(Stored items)
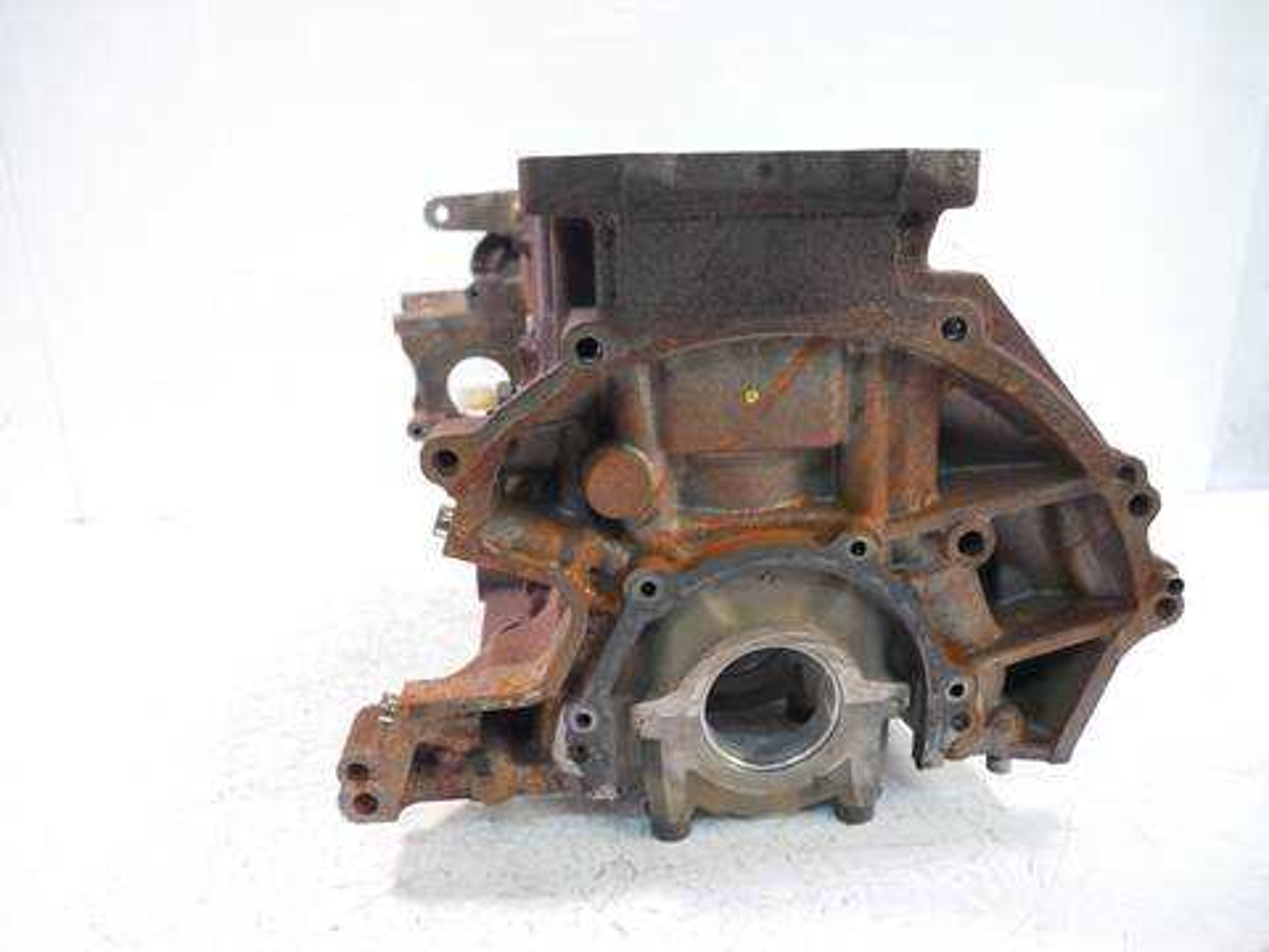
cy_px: 476
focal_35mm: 24
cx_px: 634
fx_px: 880
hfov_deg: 71.6
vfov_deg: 56.8
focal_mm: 12
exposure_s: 1/60
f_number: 3.5
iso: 2000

Exercise instructions: When you copy the records above, keep every word exact and drop the pictures.

Problem solution:
cy_px: 476
focal_35mm: 24
cx_px: 634
fx_px: 880
hfov_deg: 71.6
vfov_deg: 56.8
focal_mm: 12
exposure_s: 1/60
f_number: 3.5
iso: 2000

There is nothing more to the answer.